Myth: Robots Will Take All Our Jobs
AI is a tool that can be used to augment the human workforce and help teams work in newer and smarter ways. With Generative AI, it’s helpful to think about the “centaur” approach popularized by chess grandmaster Garry Kasparov. Named after the half-human, half-horse mythical creature, this approach involves taking a blend of human and AI capabilities to tasks where AI is deeply ingrained.
Here, AI becomes an invaluable tool, augmenting human potential rather than replacing it. Further, new jobs will arise in this age, such as prompt engineers — those tasked with training Generative AI tools to deliver more accurate and relevant responses to the questions people are likely to pose.
Human talent is at a premium right now, so everybody, every organization that I speak to right now, they’re all focused on cutting cost, not jobs.” - Ritu Jyoti, Global AI Research Lead, IDC
Myth: AI Is Only for Data People
At Dataiku, we firmly believe that AI is for every person in the enterprise (no matter their job title), every use case, and every organization. We’ve been talking about the idea of true collaboration between data and non-data experts for more than 10 years. Democratization of data and, now, Generative AI won’t happen if all the tools and technologies remain in the hands of the few.
The good news is that interdisciplinary teams (i.e., business people working with data people) today are becoming status quo for the overwhelming majority of companies — and just in time for the next wave of AI! Our June 2023 survey with Databricks revealed that a staggering 77% of organizations say their advanced analytics development teams are interdisciplinary, reinforcing that AI is indeed a team sport.
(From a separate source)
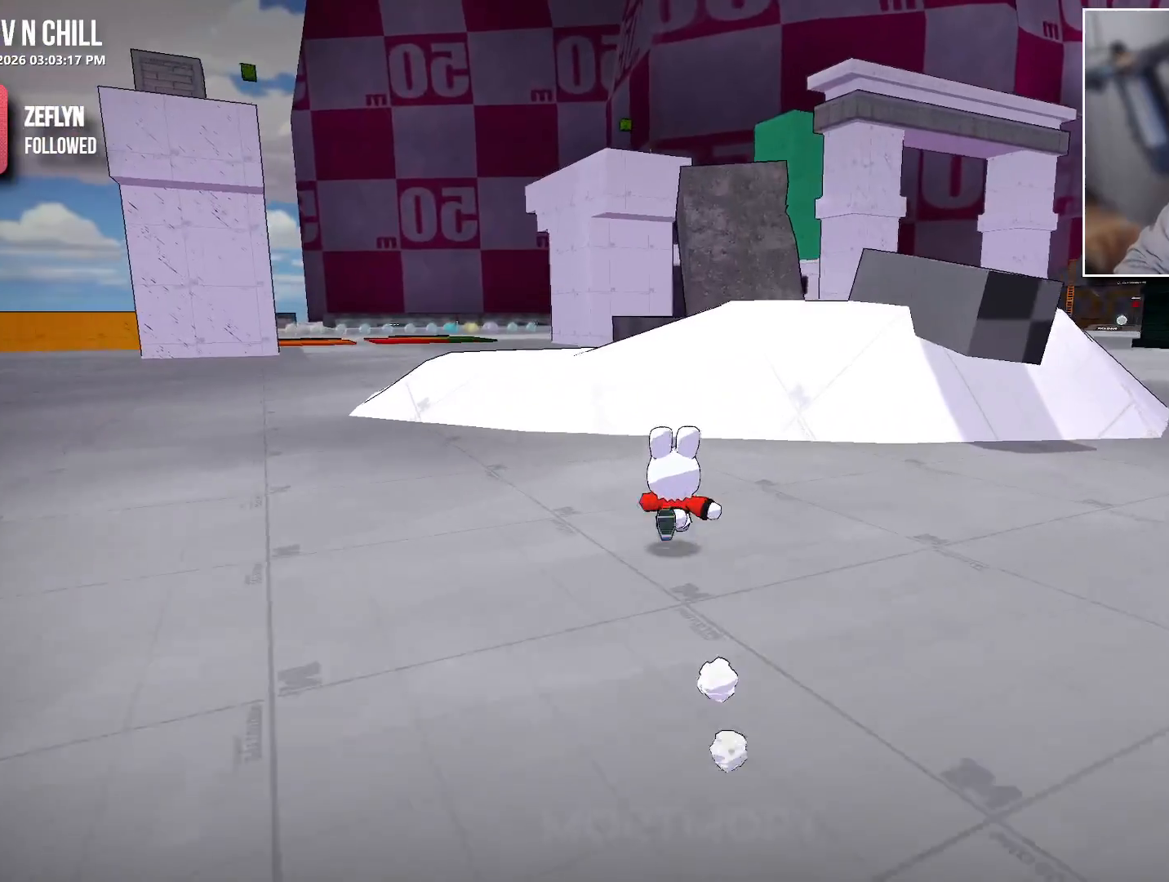
{"buttons": [], "left_stick": "up", "right_stick": "center", "events": []}
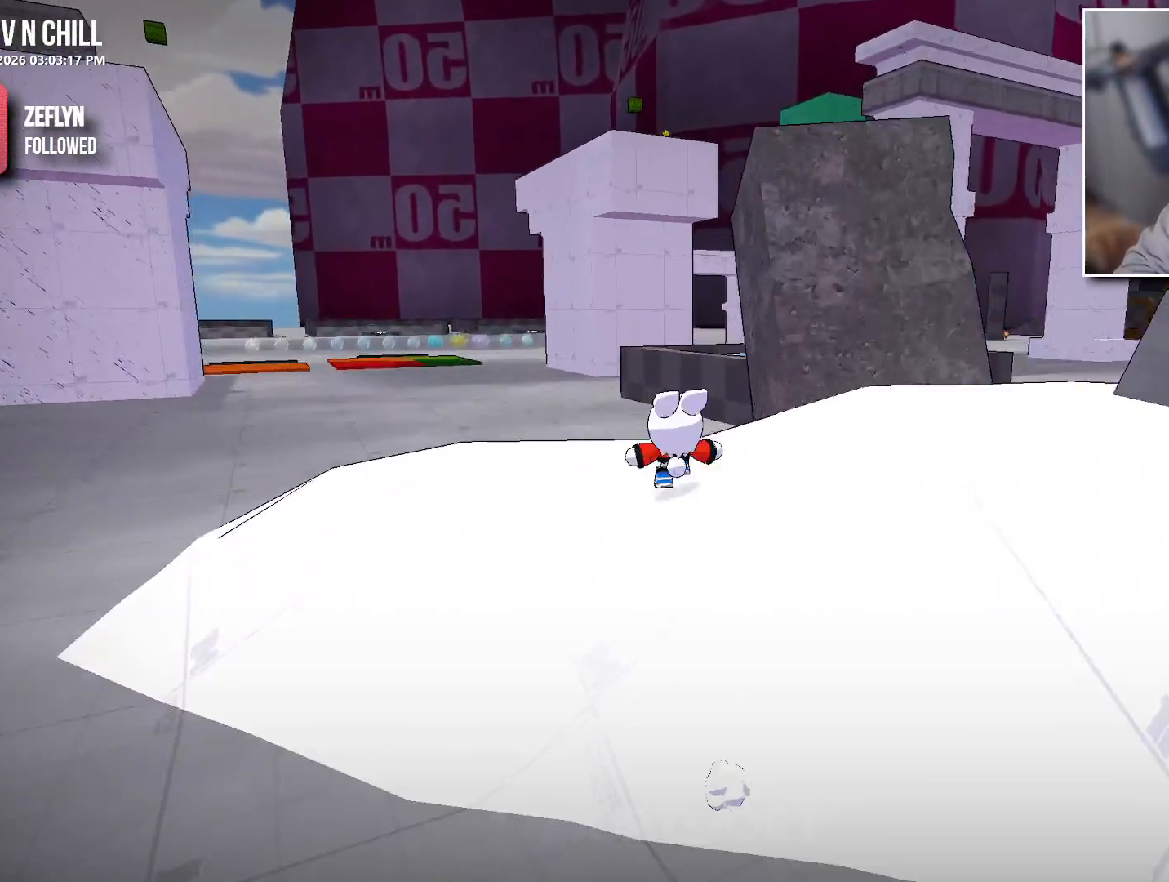
{"buttons": [], "left_stick": "up", "right_stick": "center", "events": []}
By embracing the different strengths and skill sets of various contributors and enabling them to consolidate their work in a governed and organized way, the right tools can ease these types of pains and allow teams to develop AI projects both faster and more effectively. The Dataiku platform is unique because it enables this collaboration in practice through horizontal workstreams (people working together with others who have roughly the same skills, toolsets, training, and day-to-day responsibilities) as well as vertical workstreams (people working across different teams) with ease through a complete suite of features that enables communication and allows both technical and non-technical experts to work with data their way.
Putting It All Together
As we delve into the world of Generative AI, it’s critical to dispel misconceptions that can hinder our progress. To summarize, when it comes to Generative AI, bigger models don’t always equal better performance, Generative AI is more than just ChatGPT, and AI is more than just Generative AI. Beyond that, the rise of Generative AI doesn’t signal a job apocalypse; it augments human capabilities and brings forth new opportunities. AI is not exclusive to data experts, but rather a team sport that demands interdisciplinary collaboration. While the future might be AI powered, we hold the reins. By dispelling myths and fostering a Responsible AI ecosystem, we can unlock the many possibilities that Generative AI offers.